Postby aramoro » Thu May 03, 2012 9:48 am

topperfalkon wrote:I'd argue that TPB isn't strictly commercial either. They don't gain financially for works shared using their service.


They make revenue from adverts served on their site, they make money from the venture, perhaps not very successfully you can argue but they are still commercial. Do you think they would make even a 10th of the money they currently make if they did not share the links to copyrighted material that they do? They profit based on the content of their site, which is essentially a repository of films and music etc for all intent and purposes (Yes I know the difference, no I don't care).


lhsi wrote:Censorship is censorship. I can't see why it should be seen as OK to censor a commercial site if it isn't OK to censor a non-commercial one.

The status of the site is immaterial; it is the censorship that is objectionable.


Because in this way you just look like a political front for a commercial entity, just attracting more of the people who feel aggrieved that they're being targeted for wanting to down load the latest episodes of Fringe without paying for them. They don't care about Open Standards, they don't care about Copyright reform, they care about the seeding ratios for The Avengers. Now I know that's the history of your party, it's your roots to support Copyright Infringement via torrents. That's what your whole party exists to support.

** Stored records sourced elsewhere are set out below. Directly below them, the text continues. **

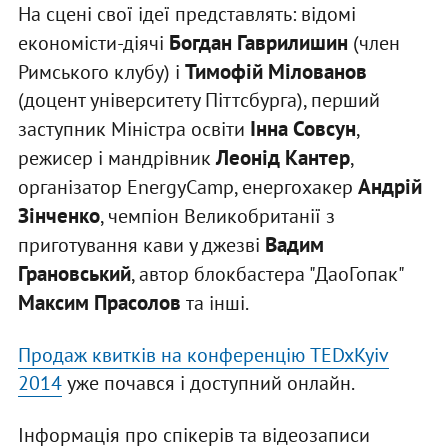
На сцені свої ідеї представлять: відомі
Богдан Гаврилишин
економісти-діячі
(член
Тимофій Мілованов
Римського клубу) і
(доцент університету Піттсбурга), перший
Інна Совсун
заступник Міністра освіти
,
Леонід Кантер
режисер і мандрівник
,
Андрій
організатор EnergyCamp, енергохакер
Зінченко
, чемпіон Великобританії з
Вадим
приготування кави у джезві
Грановський
, автор блокбастера "ДаоГопак"
Максим Прасолов
та інші.
Продаж квитків на конференцію TEDxKyiv
2014
уже почався і доступний онлайн.
Інформація про спікерів та відеозаписи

But you've move on from there, you've got some policies on the go, some really serious and useful ones. By reverting to torrents torrents torrents torrents where's my TV Episodes!! You become a figure of fun to the established media and more irreverent sources .

If there was a direct link from the Conservative or Labour party websites to Microsoft you would be the first to point out the conflict of interest there, this is exactly the same.